How smart were the ancients?

by Coded Logic 22 Replies latest social current

  • TheFadingAlbatros

    Sorry I mistook ancients for elders. Because the word "elder" in English is translated into French by JWs with the word "ancien".

  • waton
    is translated into French by JWs with the word "ancien".:

    TFA:"Les anciens" old time elders will appear to be smarter and smarter compared to the new crop of jws, once all the wonderful changes come into play. (see the "new instructions" thread).

  • fulltimestudent
    Xanthippe: Yeah google Atomists.

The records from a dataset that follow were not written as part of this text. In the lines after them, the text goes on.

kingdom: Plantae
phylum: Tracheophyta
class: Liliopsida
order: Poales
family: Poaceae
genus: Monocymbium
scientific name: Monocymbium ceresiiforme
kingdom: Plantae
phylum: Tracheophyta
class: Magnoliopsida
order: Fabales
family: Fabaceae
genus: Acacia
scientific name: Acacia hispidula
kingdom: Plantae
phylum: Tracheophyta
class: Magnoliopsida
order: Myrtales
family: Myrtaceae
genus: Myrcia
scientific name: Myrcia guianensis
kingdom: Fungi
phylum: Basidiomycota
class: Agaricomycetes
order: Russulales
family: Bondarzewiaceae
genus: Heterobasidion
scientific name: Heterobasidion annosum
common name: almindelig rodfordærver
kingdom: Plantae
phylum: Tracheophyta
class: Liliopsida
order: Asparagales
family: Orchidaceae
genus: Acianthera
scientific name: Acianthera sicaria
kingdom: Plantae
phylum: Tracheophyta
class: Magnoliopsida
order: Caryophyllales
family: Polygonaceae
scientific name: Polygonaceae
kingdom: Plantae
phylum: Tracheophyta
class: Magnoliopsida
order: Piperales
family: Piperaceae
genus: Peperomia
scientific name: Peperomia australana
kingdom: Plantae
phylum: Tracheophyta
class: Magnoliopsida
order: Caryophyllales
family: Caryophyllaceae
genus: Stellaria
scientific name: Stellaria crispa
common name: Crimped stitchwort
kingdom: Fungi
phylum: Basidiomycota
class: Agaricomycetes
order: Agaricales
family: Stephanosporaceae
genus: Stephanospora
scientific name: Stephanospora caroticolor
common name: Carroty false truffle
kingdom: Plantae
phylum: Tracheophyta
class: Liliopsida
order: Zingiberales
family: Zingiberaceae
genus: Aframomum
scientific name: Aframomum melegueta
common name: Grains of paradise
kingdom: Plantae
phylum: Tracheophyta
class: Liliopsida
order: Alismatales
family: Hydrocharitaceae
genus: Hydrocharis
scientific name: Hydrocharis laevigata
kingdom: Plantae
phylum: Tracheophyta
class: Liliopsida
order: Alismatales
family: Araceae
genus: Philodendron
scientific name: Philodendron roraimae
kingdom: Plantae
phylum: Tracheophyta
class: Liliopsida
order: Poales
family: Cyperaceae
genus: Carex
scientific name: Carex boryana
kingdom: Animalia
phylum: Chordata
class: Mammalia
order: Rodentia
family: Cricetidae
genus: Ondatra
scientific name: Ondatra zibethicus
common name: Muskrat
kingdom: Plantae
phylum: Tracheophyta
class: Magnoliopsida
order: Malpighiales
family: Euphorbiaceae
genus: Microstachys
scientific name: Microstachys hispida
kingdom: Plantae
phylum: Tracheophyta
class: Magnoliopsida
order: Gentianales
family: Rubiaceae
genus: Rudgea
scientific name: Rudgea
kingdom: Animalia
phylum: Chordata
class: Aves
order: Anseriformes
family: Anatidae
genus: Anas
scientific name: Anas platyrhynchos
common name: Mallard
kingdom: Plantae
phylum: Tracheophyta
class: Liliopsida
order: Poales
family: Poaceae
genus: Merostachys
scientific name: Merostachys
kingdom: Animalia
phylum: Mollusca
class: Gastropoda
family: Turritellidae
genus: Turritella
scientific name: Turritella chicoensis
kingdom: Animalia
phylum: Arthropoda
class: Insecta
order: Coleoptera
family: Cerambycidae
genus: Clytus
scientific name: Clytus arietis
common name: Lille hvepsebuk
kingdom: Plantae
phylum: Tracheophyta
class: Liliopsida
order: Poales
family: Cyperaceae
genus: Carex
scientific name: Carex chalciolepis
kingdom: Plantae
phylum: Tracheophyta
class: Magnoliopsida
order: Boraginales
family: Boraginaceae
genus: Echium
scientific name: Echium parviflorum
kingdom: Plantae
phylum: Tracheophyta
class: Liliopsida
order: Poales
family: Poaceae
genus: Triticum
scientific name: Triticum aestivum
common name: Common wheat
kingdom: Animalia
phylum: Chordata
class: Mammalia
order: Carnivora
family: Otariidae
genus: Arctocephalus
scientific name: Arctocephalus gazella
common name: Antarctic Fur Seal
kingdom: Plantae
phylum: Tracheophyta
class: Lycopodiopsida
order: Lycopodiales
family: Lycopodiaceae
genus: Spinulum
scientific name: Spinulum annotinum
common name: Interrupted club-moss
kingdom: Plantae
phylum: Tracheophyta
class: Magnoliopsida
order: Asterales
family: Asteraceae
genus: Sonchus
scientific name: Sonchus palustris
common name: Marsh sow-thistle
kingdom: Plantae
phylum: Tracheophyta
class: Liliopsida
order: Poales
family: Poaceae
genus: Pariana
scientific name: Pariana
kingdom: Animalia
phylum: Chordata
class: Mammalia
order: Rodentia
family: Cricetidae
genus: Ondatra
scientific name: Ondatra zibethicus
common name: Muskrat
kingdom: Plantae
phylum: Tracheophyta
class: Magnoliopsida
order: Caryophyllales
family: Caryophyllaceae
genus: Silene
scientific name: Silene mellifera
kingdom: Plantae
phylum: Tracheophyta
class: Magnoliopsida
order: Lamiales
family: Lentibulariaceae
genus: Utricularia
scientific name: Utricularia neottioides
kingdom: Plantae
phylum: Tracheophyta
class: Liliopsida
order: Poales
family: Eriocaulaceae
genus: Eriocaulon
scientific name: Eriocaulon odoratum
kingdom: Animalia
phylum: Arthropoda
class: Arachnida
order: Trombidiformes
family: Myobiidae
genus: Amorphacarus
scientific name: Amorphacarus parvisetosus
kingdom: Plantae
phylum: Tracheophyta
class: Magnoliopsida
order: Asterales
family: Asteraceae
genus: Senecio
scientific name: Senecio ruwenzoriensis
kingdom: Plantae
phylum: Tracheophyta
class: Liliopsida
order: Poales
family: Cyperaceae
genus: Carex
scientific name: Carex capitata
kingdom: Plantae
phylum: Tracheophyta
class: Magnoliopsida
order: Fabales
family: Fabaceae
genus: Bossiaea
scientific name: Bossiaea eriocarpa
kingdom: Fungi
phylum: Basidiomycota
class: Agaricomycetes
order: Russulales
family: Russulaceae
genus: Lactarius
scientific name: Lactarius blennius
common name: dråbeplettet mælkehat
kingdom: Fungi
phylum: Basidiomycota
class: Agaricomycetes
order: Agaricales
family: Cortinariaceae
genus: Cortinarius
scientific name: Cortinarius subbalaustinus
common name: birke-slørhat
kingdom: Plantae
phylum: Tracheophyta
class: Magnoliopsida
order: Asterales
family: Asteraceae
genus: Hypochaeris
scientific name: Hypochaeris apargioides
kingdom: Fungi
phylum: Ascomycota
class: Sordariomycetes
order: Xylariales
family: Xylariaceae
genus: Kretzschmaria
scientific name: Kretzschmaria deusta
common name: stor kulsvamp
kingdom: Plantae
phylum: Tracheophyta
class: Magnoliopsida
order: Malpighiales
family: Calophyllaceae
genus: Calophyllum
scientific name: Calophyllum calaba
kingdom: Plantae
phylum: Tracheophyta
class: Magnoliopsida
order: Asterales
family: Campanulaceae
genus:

The ancient Greeks were incredible.

    Agreed. Reading of the conclusions of Leucippus or Democritus, both of whom lived in the city of Abdera, it's difficult not to be impressed by their intuitive reasoning and their conclusions.

    Of course, its difficult to be absolutely sure as much of their writings have been lost, but sufficient documentation remains for us to follow their reasoning. Basically, Leucippas proposed that the world was ultimately made up of things which did not have qualities (like wood as an example). He concluded that if you continued to divide any substance, you would eventually reach things which were not further divisible. He called these things atoma i,e, indivisible. He was wrong on that point as we now understand, but to conceptualise about invisible atoms was a huge step in human knowledge, and even though, the Israelites/Jews lived in an area that was on a trade route between Greek cities and Egypt, nothing that is extant tells us that the Israelites/Jews ever learnt a thing from those early Greek thinkers.

    A publication by Oxford World's Classics, called The First Philosophers: The Presocratics and the Sophists (trans: Robin Wakefield) contains an excellent chapter on the process of deductive thinking that led to the above conclusions.

    Another publication in the same series, by the ancient thinker Lucretius, On the Nature of the Universe, (trans. Ronald Melville) may similarly impress you.Lucretius composed his thoughts in verse, which makes it all the more impressive (to me, anyway) Lucretius cites the works of many other early thinkers, so its particularly valuable.